I had come to the stone to try Impropa Opera, which is a classic 7C with a number of variations. On reacquaintance with it I wasn't very inspired. A problem called Grand Opera which climbs out left of Impropa looked much more enticing. So me and my new friend started trying to the first move, which was a really long dynamic move to a hard to stick pinch. After a few attempts we worked out the beta but were having trouble sticking it. When we finally managed it, we realised the next move was even harder, despite being only a short move to a good edge, it was just a really difficult movement timing wise. I never quite managed it unfortunately but will be back to try again.
After that I managed a flash ascent of a 7A called bowderiser which finishes at a jug.

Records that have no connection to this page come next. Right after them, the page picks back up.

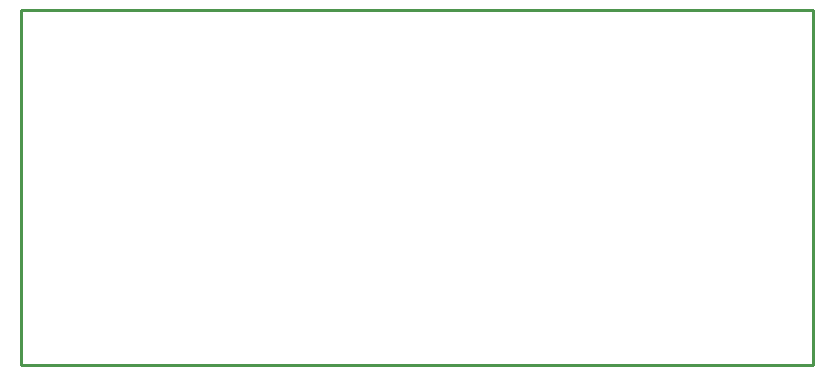
<source format=gm1>
G04*
G04 #@! TF.GenerationSoftware,Altium Limited,Altium Designer,22.10.1 (41)*
G04*
G04 Layer_Color=16711935*
%FSLAX25Y25*%
%MOIN*%
G70*
G04*
G04 #@! TF.SameCoordinates,BC4E6C30-124F-40EF-9140-6EFEC33DBF5C*
G04*
G04*
G04 #@! TF.FilePolarity,Positive*
G04*
G01*
G75*
%ADD10C,0.01000*%
D10*
X263779D01*
X0Y118110D02*
X263779D01*
Y0D02*
Y118110D01*
X0Y0D02*
Y118110D01*
M02*

</source>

By this point we had a 30 strong audience so I figured to keep the entertainment I would top it out. This was scary. I had to battle with a bush and some dirty crimps at altitude. Fun. This is my 3rd 7A flash to do date. Hurrah! Some more people turned up, and I did picnic sarcarstic 1st go (I have done it before) then tried the sit start to give someone who was trying it some beta. Nearly did it 1st go. Then tried coming up for air, a problem I have never tried before. It is pretty much a total jug fest but is very steep. I didn't manage it this time but I was pretty tired by this point. I also repeated the crack super direct at 7A.
So to summerise that day I managed 3 7As, one of which was a flash. Started working Grand opera, a hard 7C, and found a few new projects that should be a bit easier - Hot air (7B+) and coming up for air (7A+/B)
The final trip was to the duddon valley boulders, a spot which is mainly unknown because of its location in the eskdale valley, the long walk in and the relatively recent discovery. There are still a number of obvious projects up here which need doing according to lakes bloc, and to be honest they don't look that hard. There is a massive abundance of rock that needs exploring. I think alot could be developed in this area, including a number of scary looking highballs. I went with my brother and sister, Chris and Sarah this time. Chris and I did a few 6's and I managed a 7A+ after a few goes called Lingy von Bong chops. This is quite a nice problem with a few tricky pulls at the start and a scary but easy finish. It was a good day out.
I think im off to the thirlmere boulders this afternoon. They spend most their time submerged. Should be good.